**TO DO:**
1 - Echo the fire extinguisher patent claims word for word, between "12. An automatic" and "the drain port.", inclusive.
2 - In the fire extinguisher patent claims, what does claim 16 say the heat-activated spraying means is connected to?
3 - Summarize the fire extinguisher patent claims in two sentences.

2. An automatic fire extinguishing device as claimed in claim 1 wherein the spray means comprises a heat activated sprinkler head.
3. An automatic fire extinguishing device as claimed in claim 1 wherein the transfer line is a flexible tube.
4. An automatic fire extinguishing device as claimed in claim 1 wherein the spray means is adapted to be hung above the heat system.
5. An automatic fire extinguishing device as claimed in claim 1 wherein the opposite end of the transfer line is connected to an existing spigot associated with the water supply.
6. An automatic fire extinguishing device as claimed in claim 1 wherein the opposite end of the transfer line includes a female fitting.
7. An automatic fire extinguishing device as claimed in claim 1 wherein the opposite end of the transfer line is connected to the water supply through a T-coupling.
8. An automatic fire extinguishing device as claimed in claim 1 wherein the spray means comprises:
a heat activated sprinkler head having a threaded male port; and
an adaptor connected to the threaded male port to convert the male port into a push-in type connecting port.
9. An automatic fire extinguishing device as claimed in claim 8 wherein the adaptor comprises:
a member having a wide end for fitting to the male port and an opposite narrow end for engaging in the one end of the transfer line; and
a clamp to secure the member to the transfer line.
10. A portable automatic fire extinguishing device for an area of a domestic dwelling comprising:
a heat activated spraying means connected to a pre-existing drain spigot of a heat system having a preexisting supply of water, the preexisting supply of water providing a water source for the spraying means in place of a dedicated plumbed water source for the spraying means;
in response to a fire in an immediate area about the device, the spraying means automatically activating and spraying the immediate area with water provided from the supply of water in the heat system drained through the drain spigot of the system, the drain spigot serving as a positive pressure source of the water.
11. An automatic fire extinguishing device as claimed in claim 10 wherein the heat system comprises a hot water heater.
12. An automatic fire extinguishing device as claimed in claim 10 wherein the heat system comprises a hot water central heating unit.
13. An automatic fire extinguishing device as claimed in claim 10 wherein the heat system comprises a steam central heating unit.
14. An automatic fire extinguishing device as claimed in claim 10 wherein the heat system comprises a gravity central heating unit.
15. An automatic fire extinguishing device as claimed in claim 10 wherein the heat sensitive spraying means is connected to the pre-existing drain port by a hose having one end connectable to the spraying means and an opposite end connectable to the drain port.
16. A portable automatic fire extinguishing device for extinguishing fire in a room having a washer and a dryer, the device comprising:
a heat-activated spraying means connected to an outlet of a water supply to the washer, the water supply providing a positive pressure water source for the spraying means and in common with the washer;
the spraying means automatically activating and spraying water in the room in response to a fire therein.

**DATA SUPPLIED:**
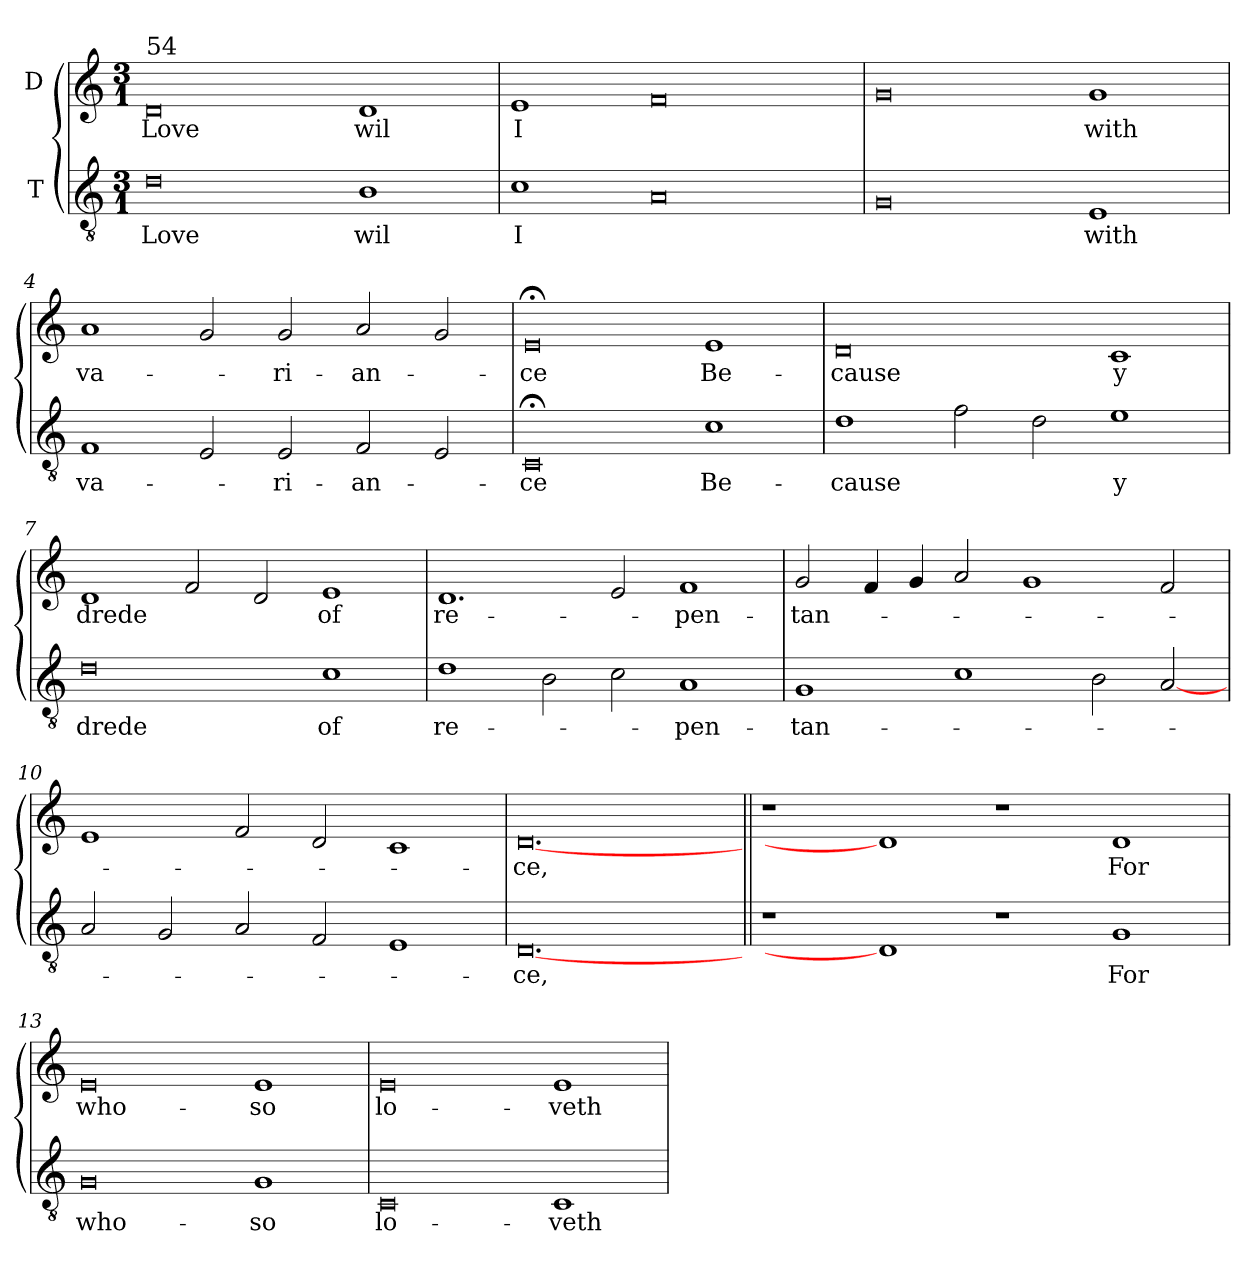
**kern	**text	**kern	**text
*part2	*part2	*part1	*part1
*staff2	*staff2	*staff1	*staff1
*I"T	*	*I"D	*
!!LO:PB:g=z
*clefGv2	*	*clefG2	*
*ITrd7c12	*	*	*
*k[]	*	*k[]	*
*C:	*	*C:	*
*M3/1	*	*M3/1	*
=1	=1	=1	=1
!	!LO:LY:b:color=#000000	!	!
!	!	!LO:TX:a:t=54	!
!	!	!	!LO:LY:b:color=#000000
0Di\	Love	0di/	Love
!	!LO:LY:b:color=#000000	!	!
!	!	!	!LO:LY:b:color=#000000
1BBi/	wil	1di/	wil
=2	=2	=2	=2
!	!LO:LY:b:color=#000000	!	!
!	!	!	!LO:LY:b:color=#000000
1Ci\	I	1ei/	I
0AAi/	.	0fi/	.
=3	=3	=3	=3
0GGi/	.	0gi/	.
!	!LO:LY:b:color=#000000	!	!
!	!	!	!LO:LY:b:color=#000000
1EEi/	with	1gi/	with
=4	=4	=4	=4
!	!LO:LY:b:color=#000000	!	!
!	!	!	!LO:LY:b:color=#000000
1FFi/	va-	1ai/	va-
2EEi/	.	2gi/	.
!	!LO:LY:b:color=#000000	!	!
!	!	!	!LO:LY:b:color=#000000
2EEi/	-ri-	2gi/	-ri-
!	!LO:LY:b:color=#000000	!	!
!	!	!	!LO:LY:b:color=#000000
2FFi/	-an-	2ai/	-an-
2EEi/	.	2gi/	.
=5	=5	=5	=5
!	!LO:LY:b:color=#000000	!	!
!	!	!	!LO:LY:b:color=#000000
0CC;i/	-ce	0e;i/	-ce
!	!LO:LY:b:color=#000000	!	!
!	!	!	!LO:LY:b:color=#000000
1Ci\	Be-	1ei/	Be-
=6	=6	=6	=6
!	!LO:LY:b:color=#000000	!	!
!	!	!	!LO:LY:b:color=#000000
1Di\	-cause	0di/	-cause
2Fi\	.	.	.
2Di\	.	.	.
!	!LO:LY:b:color=#000000	!	!
!	!	!	!LO:LY:b:color=#000000
1Ei\	y	1ci/	y
!!LO:LB:g=z
=7	=7	=7	=7
!	!LO:LY:b:color=#000000	!	!
!	!	!	!LO:LY:b:color=#000000
0Di\	drede	1di/	drede
.	.	2fi/	.
.	.	2di/	.
!	!LO:LY:b:color=#000000	!	!
!	!	!	!LO:LY:b:color=#000000
1Ci\	of	1ei/	of
=8	=8	=8	=8
!	!LO:LY:b:color=#000000	!	!
!	!	!	!LO:LY:b:color=#000000
1Di\	re-	1.di/	re-
2BBi\	.	.	.
2Ci\	.	2ei/	.
!	!LO:LY:b:color=#000000	!	!
!	!	!	!LO:LY:b:color=#000000
1AAi/	-pen-	1fi/	-pen-
=9	=9	=9	=9
!	!LO:LY:b:color=#000000	!	!
!	!	!	!LO:LY:b:color=#000000
1GGi/	-tan-	2gi/	-tan-
.	.	4fi/	.
.	.	4gi/	.
1Ci\	.	2ai/	.
.	.	1gi/	.
2BBi\	.	.	.
[2AAi/	.	2fi/	.
=10	=10	=10	=10
2AAi/	.	1ei/	.
2GGi/	.	.	.
2AAi/	.	2fi/	.
2FFi/	.	2di/	.
1EEi/	.	1ci/	.
=11	=11	=11	=11
!	!LO:LY:b:color=#000000	!	!
!	!	!	!LO:LY:b:color=#000000
[0.DDi/	-ce,	[0.di/	-ce,
!!LO:LB:g=z
=12||	=12||	=12||	=12||
1r	.	1r	.
1DDi/]	.	1di/]	.
1r	.	1r	.
!	!LO:LY:b:color=#000000	!	!
!	!	!	!LO:LY:b:color=#000000
1GGi/	For	1di/	For
=13	=13	=13	=13
!	!LO:LY:b:color=#000000	!	!
!	!	!	!LO:LY:b:color=#000000
0GGi/	who-	0ei/	who-
!	!LO:LY:b:color=#000000	!	!
!	!	!	!LO:LY:b:color=#000000
1GGi/	-so	1ei/	-so
=14	=14	=14	=14
!	!LO:LY:b:color=#000000	!	!
!	!	!	!LO:LY:b:color=#000000
0CCi/	lo-	0ei/	lo-
!	!LO:LY:b:color=#000000	!	!
!	!	!	!LO:LY:b:color=#000000
1CCi/	-veth	1ei/	-veth
=	=	=	=
*-	*-	*-	*-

**TASK-BY-TASK ANSWERS:**
1 -
12. An automatic fire extinguishing device as claimed in claim 10 wherein the heat system comprises a hot water central heating unit.
13. An automatic fire extinguishing device as claimed in claim 10 wherein the heat system comprises a steam central heating unit.
14. An automatic fire extinguishing device as claimed in claim 10 wherein the heat system comprises a gravity central heating unit.
15. An automatic fire extinguishing device as claimed in claim 10 wherein the heat sensitive spraying means is connected to the pre-existing drain port by a hose having one end connectable to the spraying means and an opposite end connectable to the drain port.

2 - An outlet of a water supply to the washer.

3 - The claims describe an automatic fire extinguishing device whose heat-activated spraying means, such as a sprinkler head, is fed by a transfer line or hose from an existing water source like a spigot, a drain spigot of a heat system, or the water supply to a washer. The spraying means automatically activates and sprays water in response to a fire, and variations cover fittings, adaptors, and heat systems such as hot water heaters and steam, hot water, or gravity central heating units.